2023-05-19巴尔特·德朗热斯特凡诺·蓬托尼谢红/译

英语世界 2023年5期
关键词:测试项目脸书化妆品

巴尔特·德朗热 斯特凡诺·蓬托尼 谢红/译

Several major tech companies have recently built platforms that claim to educate companies about how best to market themselves and their products online. Examples include Meta for Business (formerly Facebook for Business; “Get step-by-step guidance, industry insights and tools to track your progress, all in one place”), Think with Google (“Take your marketing further with Google”), and Twitter for Business (“Grow your business with Twitter ads”).

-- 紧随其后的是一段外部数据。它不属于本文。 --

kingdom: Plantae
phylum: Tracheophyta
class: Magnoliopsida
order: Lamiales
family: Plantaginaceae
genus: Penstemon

幾家大型科技公司最近都创建了自己的平台,声称将教企业如何最有效地在线推广自己和自己的产品,比如Meta for Business(前身是Facebook for Business;“提供一站式服务,让您获得循序渐进的指引、行业视野和跟踪进展的工具”),Think with Google(“让谷歌助您进一步开拓市场”),以及Twitter for Business(“推特广告助您业务攀升”)。

These sites are very appealing. They offer a variety of advertising tools and services designed to help those companies boost their performance.

这些网站极具吸引力,它们提供各种广告工具和服务以帮助企业迅速提升业绩。

All of these sites have the same basic goal. They want you to invest your marketing dollars in them.

所有这些网站都有共同的基本目标:赚取你的市场推广费。

Not as simple as it looks

并非看起来那么简单

In recent weeks, Facebook has been broadcasting ads that tell all sorts of inspiring stories about the small businesses that it has helped with its new services. My Jolie Candle, a French candlemaker, “find[s] up to 80% of their European customers through Facebook platforms.” Chicatella, a Slovenian cosmetics company, “attributes up to 80% of their sales to Facebooks apps and services.” Mami Poppins, a German baby-gear supplier, “uses Facebook ads to drive up to half of their revenue.”

最近几周,脸书公司一直在播放广告,讲述各种励志故事,宣传它的新服务如何帮助小企业提升了业绩。广告中称,法国蜡烛生产商My Jolie Candle有“高达80%的欧洲客户来源于脸书公司的平台”;斯洛文尼亚化妆品公司Chicatella将“高达80%的销售额归功于脸书的应用程序及服务”;德国婴幼儿用品供应商Mami Poppins “一半的收入得益于脸书公司的广告”。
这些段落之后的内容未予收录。